(Data Opens)

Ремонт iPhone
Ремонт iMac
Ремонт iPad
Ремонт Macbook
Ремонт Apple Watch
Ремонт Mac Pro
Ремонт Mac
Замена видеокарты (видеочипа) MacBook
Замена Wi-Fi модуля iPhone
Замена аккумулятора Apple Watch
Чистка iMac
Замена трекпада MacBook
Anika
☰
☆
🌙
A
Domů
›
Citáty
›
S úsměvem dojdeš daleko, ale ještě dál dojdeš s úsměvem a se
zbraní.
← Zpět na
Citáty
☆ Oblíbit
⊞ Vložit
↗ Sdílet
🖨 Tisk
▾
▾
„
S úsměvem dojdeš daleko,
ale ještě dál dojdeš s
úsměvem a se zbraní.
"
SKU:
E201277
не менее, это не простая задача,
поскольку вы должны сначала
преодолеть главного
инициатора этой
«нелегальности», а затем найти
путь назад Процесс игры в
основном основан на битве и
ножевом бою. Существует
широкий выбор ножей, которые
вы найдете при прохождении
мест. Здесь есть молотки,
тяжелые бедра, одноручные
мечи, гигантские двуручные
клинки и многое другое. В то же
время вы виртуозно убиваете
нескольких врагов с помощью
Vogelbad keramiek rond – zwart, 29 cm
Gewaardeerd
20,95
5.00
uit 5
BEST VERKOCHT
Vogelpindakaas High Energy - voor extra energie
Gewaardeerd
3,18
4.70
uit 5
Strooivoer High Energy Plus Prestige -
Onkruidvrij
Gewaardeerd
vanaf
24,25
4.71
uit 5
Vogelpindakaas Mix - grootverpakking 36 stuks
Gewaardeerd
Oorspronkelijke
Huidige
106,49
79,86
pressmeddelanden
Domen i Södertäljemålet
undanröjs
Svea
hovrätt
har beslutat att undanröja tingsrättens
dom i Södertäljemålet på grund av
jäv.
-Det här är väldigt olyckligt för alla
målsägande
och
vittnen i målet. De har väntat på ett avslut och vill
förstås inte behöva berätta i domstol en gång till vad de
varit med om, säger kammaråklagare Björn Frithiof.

(Data Closes)
(Data Opens)

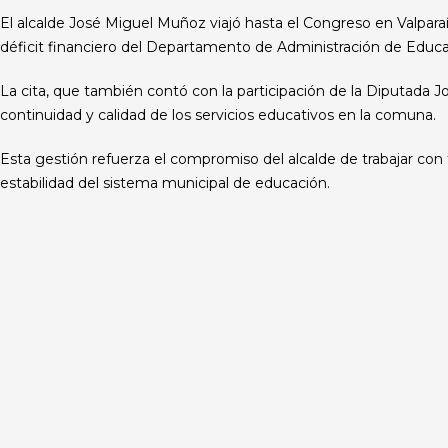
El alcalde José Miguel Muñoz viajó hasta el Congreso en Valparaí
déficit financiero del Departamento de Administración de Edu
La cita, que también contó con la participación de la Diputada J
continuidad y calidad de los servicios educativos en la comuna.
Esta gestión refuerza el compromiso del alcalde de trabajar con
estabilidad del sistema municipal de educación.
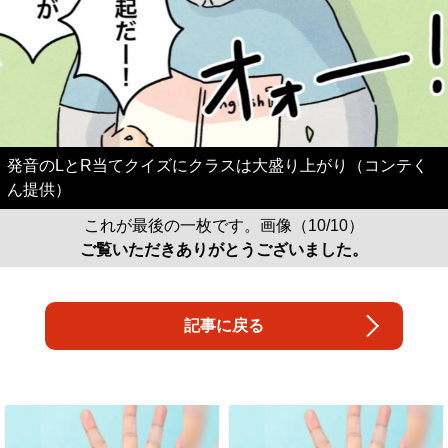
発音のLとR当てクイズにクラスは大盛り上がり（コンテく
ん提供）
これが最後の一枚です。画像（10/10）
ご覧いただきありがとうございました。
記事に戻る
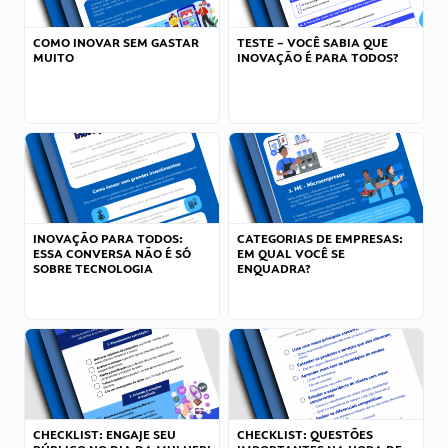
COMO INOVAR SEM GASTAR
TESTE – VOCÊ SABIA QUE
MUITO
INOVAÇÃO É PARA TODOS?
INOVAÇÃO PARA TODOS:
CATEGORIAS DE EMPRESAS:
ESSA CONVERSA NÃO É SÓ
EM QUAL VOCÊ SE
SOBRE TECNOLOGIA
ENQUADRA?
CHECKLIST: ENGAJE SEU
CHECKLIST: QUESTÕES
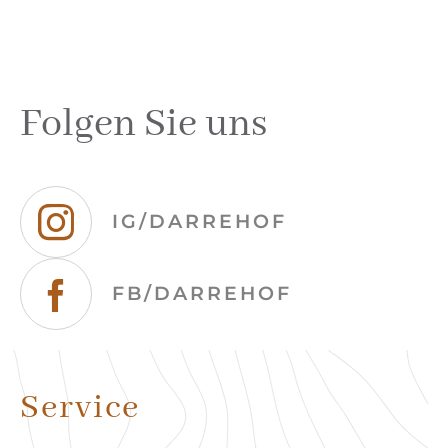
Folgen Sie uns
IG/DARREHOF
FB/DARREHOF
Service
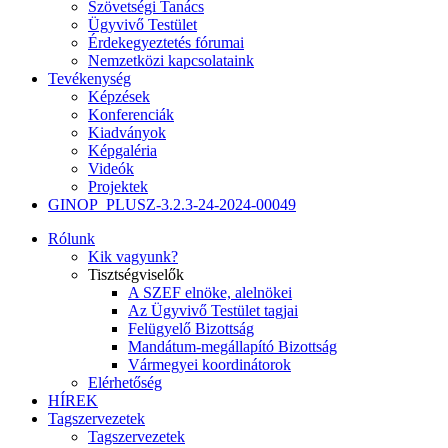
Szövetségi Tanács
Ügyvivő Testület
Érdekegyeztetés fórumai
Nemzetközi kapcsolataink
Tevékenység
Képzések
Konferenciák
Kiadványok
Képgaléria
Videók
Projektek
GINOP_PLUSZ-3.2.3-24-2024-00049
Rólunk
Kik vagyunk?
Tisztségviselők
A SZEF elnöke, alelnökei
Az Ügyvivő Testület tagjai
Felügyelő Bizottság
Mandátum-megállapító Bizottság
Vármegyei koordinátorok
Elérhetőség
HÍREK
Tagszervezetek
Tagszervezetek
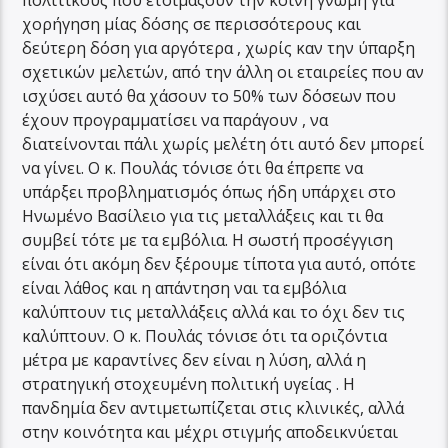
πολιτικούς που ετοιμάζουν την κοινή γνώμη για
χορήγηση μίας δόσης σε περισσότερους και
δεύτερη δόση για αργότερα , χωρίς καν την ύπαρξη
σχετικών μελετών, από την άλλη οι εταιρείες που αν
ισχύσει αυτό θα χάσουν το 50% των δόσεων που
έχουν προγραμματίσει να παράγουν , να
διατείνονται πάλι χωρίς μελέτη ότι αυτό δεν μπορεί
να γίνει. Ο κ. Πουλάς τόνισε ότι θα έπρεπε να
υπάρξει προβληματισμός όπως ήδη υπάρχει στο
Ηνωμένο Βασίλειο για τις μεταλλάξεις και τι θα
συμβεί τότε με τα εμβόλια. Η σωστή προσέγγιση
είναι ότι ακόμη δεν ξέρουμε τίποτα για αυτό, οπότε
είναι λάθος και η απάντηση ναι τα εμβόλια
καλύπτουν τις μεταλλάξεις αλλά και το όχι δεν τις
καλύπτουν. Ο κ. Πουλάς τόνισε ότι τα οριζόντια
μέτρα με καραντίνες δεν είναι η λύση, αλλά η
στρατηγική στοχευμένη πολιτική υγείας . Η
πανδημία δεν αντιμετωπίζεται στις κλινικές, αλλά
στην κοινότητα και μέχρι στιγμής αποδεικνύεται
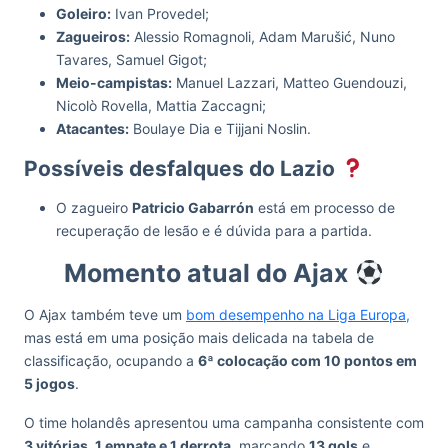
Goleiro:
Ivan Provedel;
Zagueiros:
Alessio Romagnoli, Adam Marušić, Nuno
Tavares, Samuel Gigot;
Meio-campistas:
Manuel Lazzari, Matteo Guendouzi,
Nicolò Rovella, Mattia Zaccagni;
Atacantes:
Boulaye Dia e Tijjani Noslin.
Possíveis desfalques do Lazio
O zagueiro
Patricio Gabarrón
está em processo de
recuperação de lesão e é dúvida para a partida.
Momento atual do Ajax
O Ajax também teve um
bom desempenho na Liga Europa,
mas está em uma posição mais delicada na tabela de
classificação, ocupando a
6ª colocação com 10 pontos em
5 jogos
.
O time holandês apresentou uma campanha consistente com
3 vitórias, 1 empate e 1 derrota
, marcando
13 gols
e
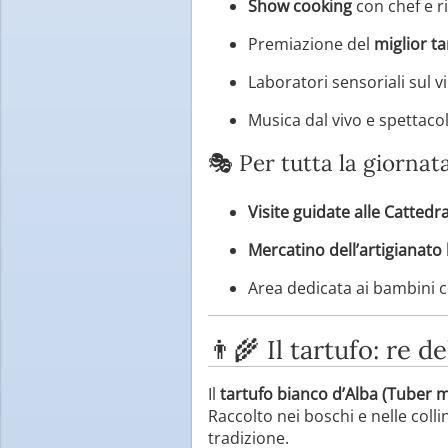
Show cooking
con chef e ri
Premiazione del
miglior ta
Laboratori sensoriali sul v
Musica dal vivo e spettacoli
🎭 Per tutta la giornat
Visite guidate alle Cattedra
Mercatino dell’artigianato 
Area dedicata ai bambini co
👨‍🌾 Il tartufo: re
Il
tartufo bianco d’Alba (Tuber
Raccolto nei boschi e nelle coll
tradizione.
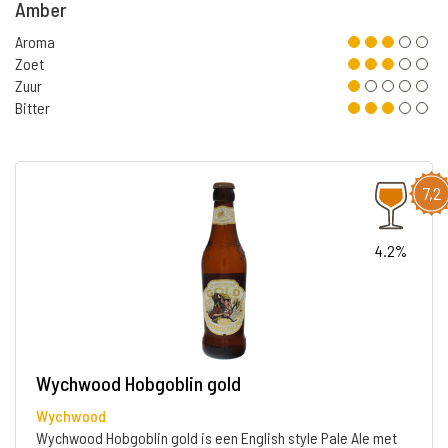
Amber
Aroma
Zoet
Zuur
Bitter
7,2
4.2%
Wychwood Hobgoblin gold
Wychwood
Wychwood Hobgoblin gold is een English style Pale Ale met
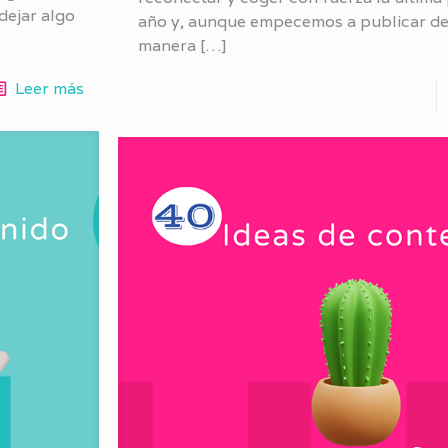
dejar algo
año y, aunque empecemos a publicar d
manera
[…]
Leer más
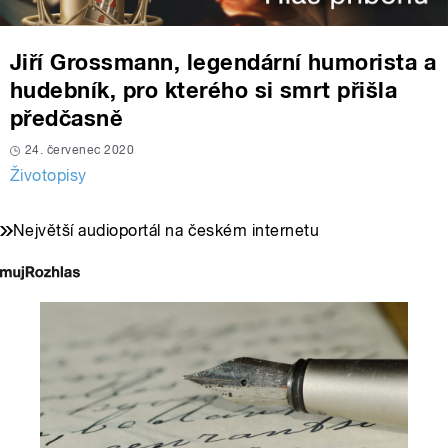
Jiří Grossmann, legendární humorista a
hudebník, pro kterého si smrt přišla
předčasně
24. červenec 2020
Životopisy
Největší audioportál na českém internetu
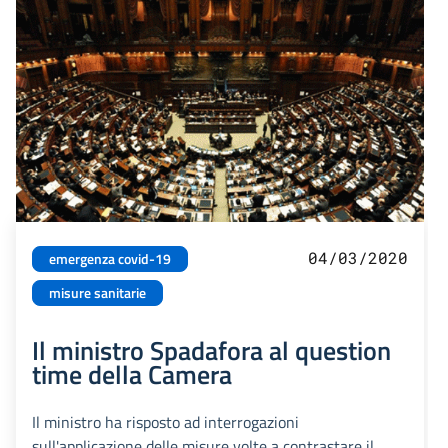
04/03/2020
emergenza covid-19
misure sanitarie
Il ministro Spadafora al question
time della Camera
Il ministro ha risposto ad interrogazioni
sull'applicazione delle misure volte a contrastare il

(Data Closes)

• [Directive]: Scan the listing above for the word "CHECKLIST" and copy every line that holds it.

• [Written solution]:
CHECKLIST: ENGAJE SEU
CHECKLIST: QUESTÕES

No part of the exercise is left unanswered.